*** Records ***

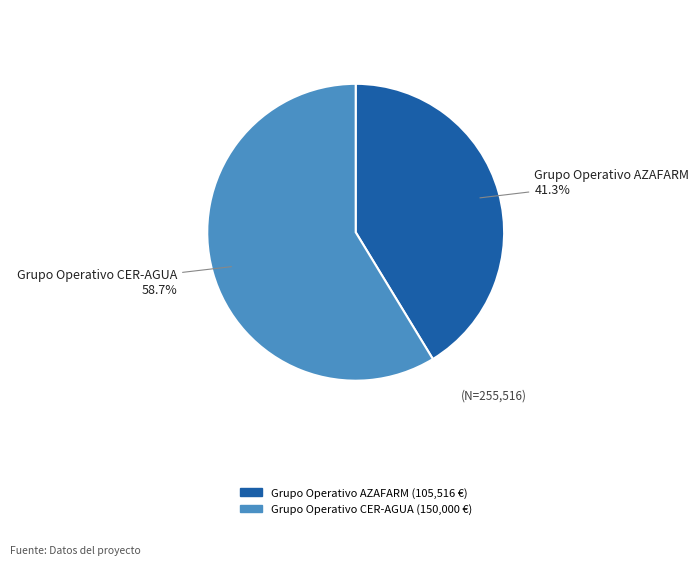

Which slice represents more than half of the pie?

Grupo Operativo CER-AGUA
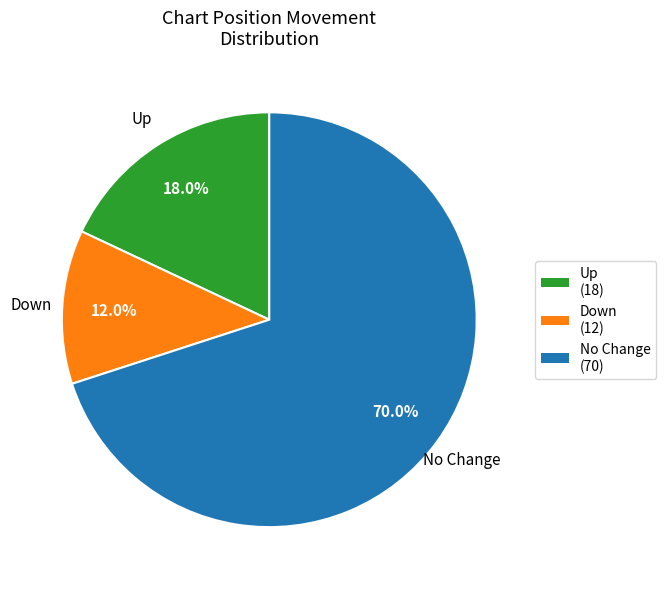

Is there any slice that represents more than half of the pie?

Yes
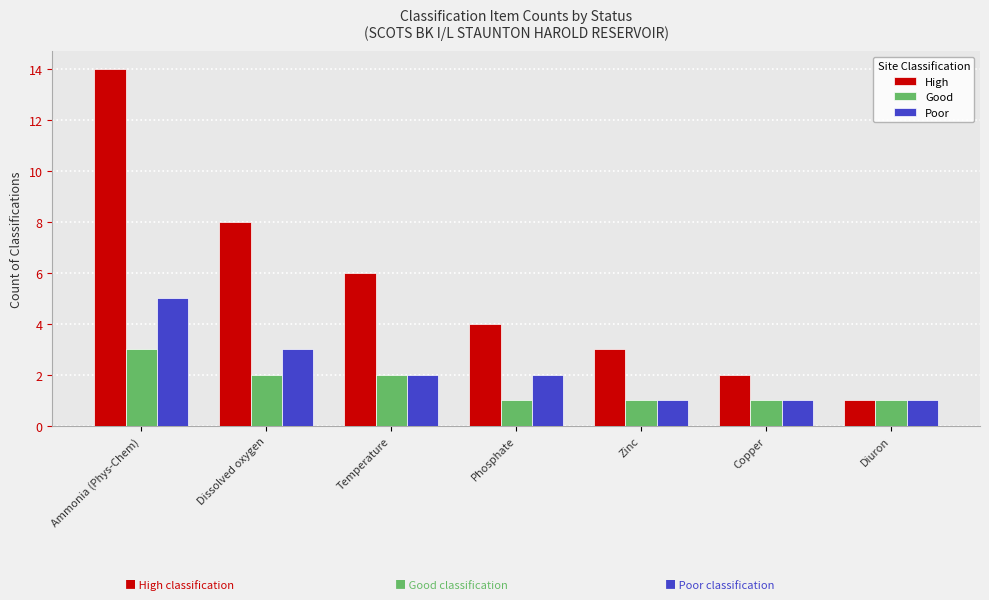

Which category has the highest value across all series?

Ammonia (Phys-Chem)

*** End of Records ***

Extract every line, starting with the line containing "Is there any" and going on through the end of the items, and reproduce each one word for word, leaving out the pictures.

▸ Answer for the task:
Is there any slice that represents more than half of the pie?

Yes

Which category has the highest value across all series?

Ammonia (Phys-Chem)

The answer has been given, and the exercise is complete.